**Problem requirements:** Output the line with "71 Linda Stewart" and every following line to the end of the material, exactly as they appear.

**Material for the task:**
- Opening Delimiter -
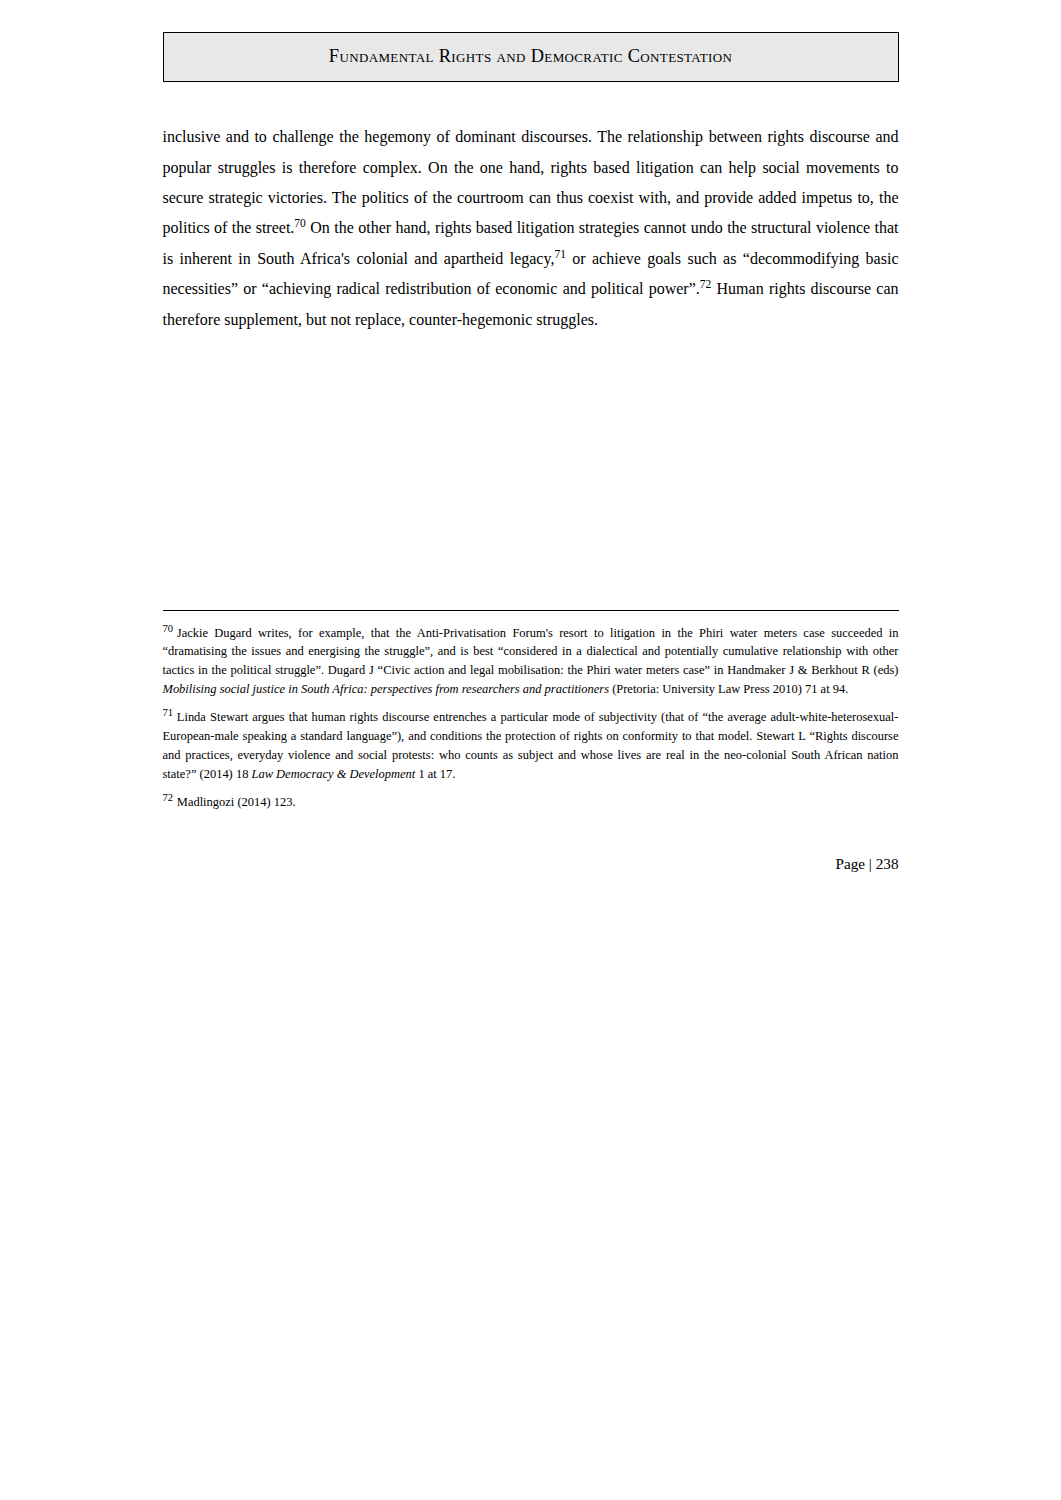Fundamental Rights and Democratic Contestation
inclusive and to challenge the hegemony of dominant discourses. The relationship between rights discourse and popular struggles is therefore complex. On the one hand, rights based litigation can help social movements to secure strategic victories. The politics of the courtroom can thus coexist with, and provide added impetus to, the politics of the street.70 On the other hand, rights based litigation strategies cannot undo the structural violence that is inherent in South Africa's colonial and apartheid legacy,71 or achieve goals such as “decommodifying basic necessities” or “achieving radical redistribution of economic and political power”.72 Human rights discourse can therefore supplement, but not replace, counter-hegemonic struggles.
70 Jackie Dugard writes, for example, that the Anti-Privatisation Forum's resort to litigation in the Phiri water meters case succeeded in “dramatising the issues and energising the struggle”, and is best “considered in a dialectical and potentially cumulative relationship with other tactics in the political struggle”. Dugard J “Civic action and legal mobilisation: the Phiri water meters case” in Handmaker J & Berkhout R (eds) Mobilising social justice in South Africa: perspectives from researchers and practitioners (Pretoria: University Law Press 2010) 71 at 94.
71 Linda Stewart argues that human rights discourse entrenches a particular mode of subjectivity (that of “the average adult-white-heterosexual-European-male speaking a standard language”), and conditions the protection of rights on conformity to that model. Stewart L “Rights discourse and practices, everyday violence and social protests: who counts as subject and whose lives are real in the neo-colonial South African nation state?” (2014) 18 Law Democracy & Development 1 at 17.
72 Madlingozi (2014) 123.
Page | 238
- Closing Delimiter -
**Worked solution:**
71 Linda Stewart argues that human rights discourse entrenches a particular mode of subjectivity (that of “the average adult-white-heterosexual-European-male speaking a standard language”), and conditions the protection of rights on conformity to that model. Stewart L “Rights discourse and practices, everyday violence and social protests: who counts as subject and whose lives are real in the neo-colonial South African nation state?” (2014) 18 Law Democracy & Development 1 at 17.
72 Madlingozi (2014) 123.
Page | 238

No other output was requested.